Edition du jeudi 19 juillet 2018

Hollande et les promesses non tenues !

Alors que s’achève l’unique quinquennat de François Hollande, le site Lui President dresse un catalogue de ses promesses non tenues. Comme la fermeture de Fessenheim, annoncée pour la fin 2016, dont l’unité de production N°1 a redémarré le… 30 décembre 2016 !

 Fessenheim est emblématique des promesses non tenues de François Hollande.C’est la plus ancienne centrale du parc nucléaire Français. Le 14 septembre 2012, en ouvrant la Conférence environnementale de Paris, François Hollande annonçait la fermeture de Fessenheim dans le cadre de la réduction de la part du nucléaire dans la production énergétique française de 75 à 50% d’ici 2025.

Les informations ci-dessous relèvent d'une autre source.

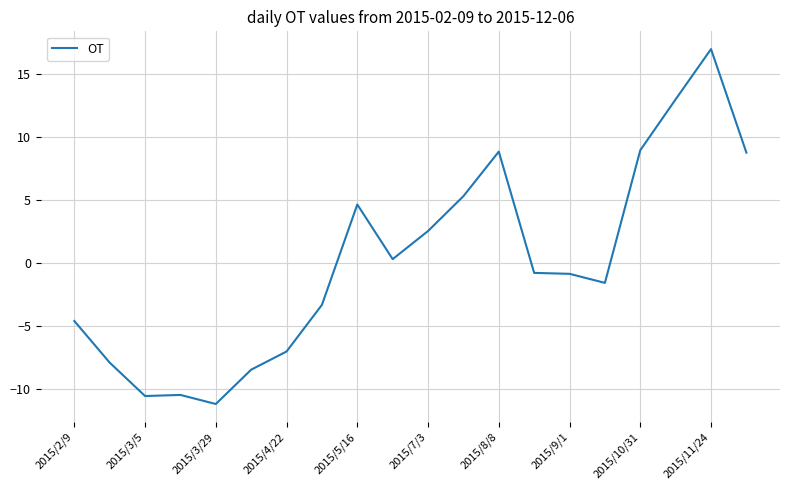

What is the average value?

0.1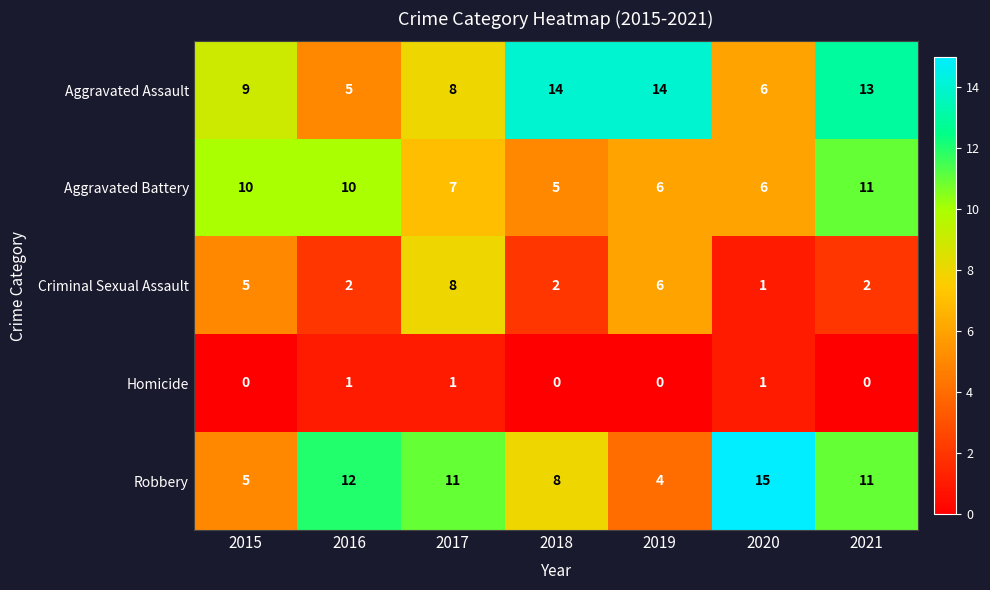

Which series has the widest spread of values?

Robbery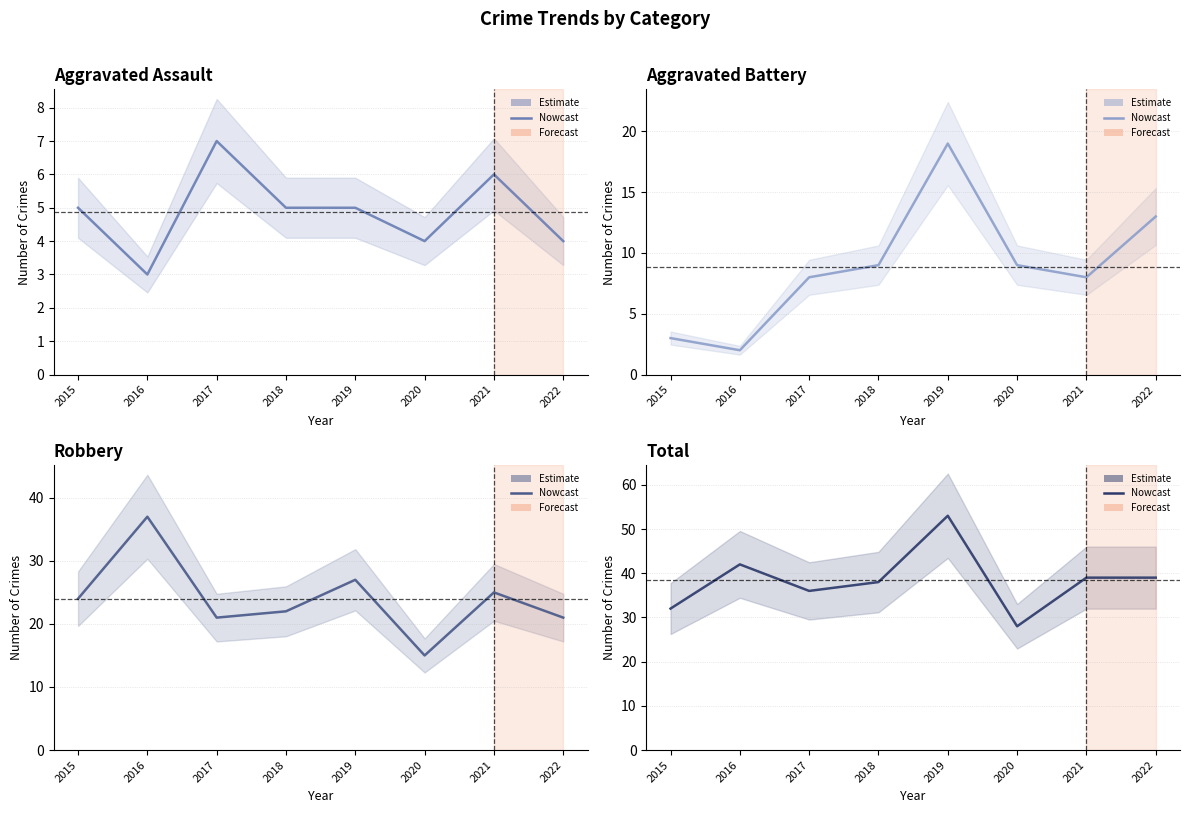

What is the sum of the Aggravated Battery values at 2018 and 2020?

18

Engagement confirmé par Jean-Marc Ayrault, en mai 2013, annonçant que « la mise à l’arrêt définitif » et « le démantèlement du site de la centrale de Fessenheim » seraient inscrits dans le projet de loi « transition énergétique ». François Hollande confirme, le 5 janvier 2015 puis le 2 mars 2015.
A quelques heures du vote de la loi, Ségolène Royal, ministre de l’Ecologie, jette le trouble en affirmant sur RTL que Fessenheim est « certes la plus ancienne centrale mais elle ne serait pas forcément la plus dangereuse ni la plus coûteuse ».


Finalement, il n’y a aucune allusion à la fermeture de Fessenheim dans la loi du 17 août 2015 relative à la transition énergétique pour la croissance verte ! Ce qui n’empêche pas la même ministre de l’Ecologie de réaffirmer le 16 juin 2016 que « Le décret d’arrêt de fonctionnement de Fessenheim doit être pris avant la fin de l’année 2016 » !
Or, le réacteur N°1 a été fermé le 10 décembre à la demande de l’Autorité de sûreté nucléaire (ASN) car « certains générateurs de vapeur de réacteurs d’EDFG pourraient présenter une anomalie similaire à celle de la cuve de l’EPR de Flamanville ». Quant au réacteur N°2 il est à l’arrêt depuis le mois de juin.
Qu’est-ce qui coince ? La question de l’indemnisation estimée à 100 millions d’euros, côté gouvernement alors qu’EDF qui exploite la centrale demande beaucoup plus, de l’ordre de deux milliards d’euros.

Les promesses électorales

Que faut-il penser des promesses de François Hollande qui a adressé les derniers vœux de son unique quinquennat aux Français le 31 décembre 2016 ?
Le site Lui Président recense tous les engagements de François Hollande.
hollandometre
Trois journalistes Corentin Dautreppe, Clément Parrot et Maxime Vaudano, fondateurs de Lui Président, décortiquent les promesses de Hollande. Celles qui ont été tenues et celles qui ne seront pas tenues.
Pourtant, les auteurs reconnaissent que ce n’est pas tant François Hollande que « le système » qui est dévoyé.
Tous les présidents avant lui ont fait des promesses qu’ils savaient ne pas pouvoir tenir. Comme d’autres candidats, sans doute, en 2017, feront d’autres promesses intenables.

« Nous en sommes convaincus, écrivent les auteurs du site, notre système politique est malade de ses promesses. Faute de pouvoir déterminer, avant qu’ils n’arrivent aux responsabilités, si des candidats ont de l’autorité, de l’habileté pour faire travailler des gens ensemble, du sang-froid pour gérer des situations de crise, de l’intelligence pour s’adapter aux événements imprévus et des compétences pour maîtriser l’art de l’exécution des décisions, les citoyens et les médias en sont souvent réduits à les comparer sur la base de la chose la plus concrète qu’ils puissent produire : leurs promesses électorales. C’est-à-dire un ensemble d’engagements plus ou moins réalistes (difficile de le savoir sur le moment), sincères ou opportunistes, qui, même s’ils sont respectés, ne suffisent pas à produire une bonne présidence. Car on ne peut pas tout prévoir deux, trois, cinq ans à l’avance. »
Les candidats à la fonction suprême en mai 2017 seraient bien inspirés de s’en souvenir s’ils ne veulent pas tromper leurs électeurs.